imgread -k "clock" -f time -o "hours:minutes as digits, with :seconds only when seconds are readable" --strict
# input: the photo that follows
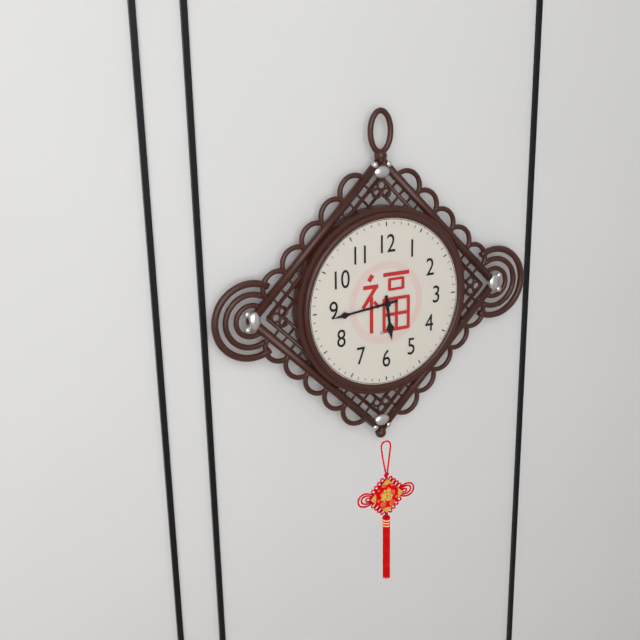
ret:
5:44
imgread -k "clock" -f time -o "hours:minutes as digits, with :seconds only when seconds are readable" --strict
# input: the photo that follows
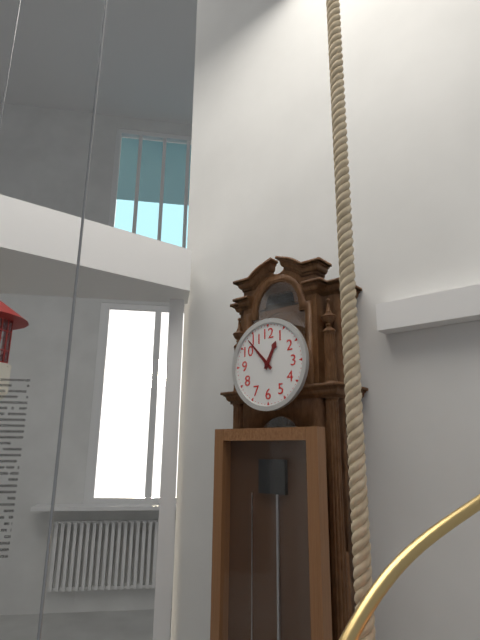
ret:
12:53
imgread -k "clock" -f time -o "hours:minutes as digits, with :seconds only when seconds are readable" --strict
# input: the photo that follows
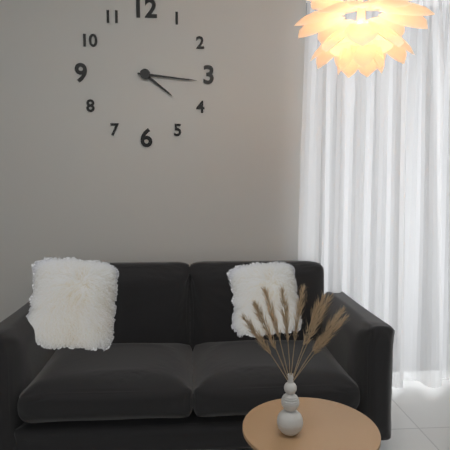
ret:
4:16
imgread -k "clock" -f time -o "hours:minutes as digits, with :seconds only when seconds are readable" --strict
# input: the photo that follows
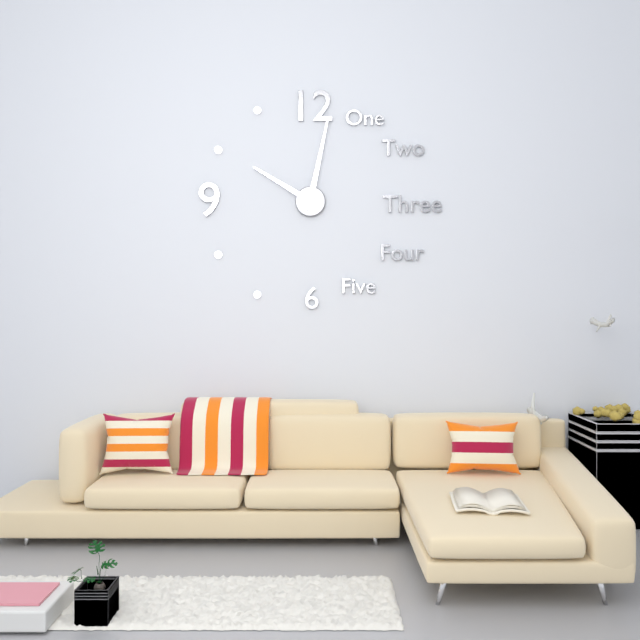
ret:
10:02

* * *

## Stated task
Please quote all of the records above word for word, leaving out the pictures.

## Solved exercise
imgread -k "clock" -f time -o "hours:minutes as digits, with :seconds only when seconds are readable" --strict
# input: the photo that follows
ret:
5:44
imgread -k "clock" -f time -o "hours:minutes as digits, with :seconds only when seconds are readable" --strict
# input: the photo that follows
ret:
12:53
imgread -k "clock" -f time -o "hours:minutes as digits, with :seconds only when seconds are readable" --strict
# input: the photo that follows
ret:
4:16
imgread -k "clock" -f time -o "hours:minutes as digits, with :seconds only when seconds are readable" --strict
# input: the photo that follows
ret:
10:02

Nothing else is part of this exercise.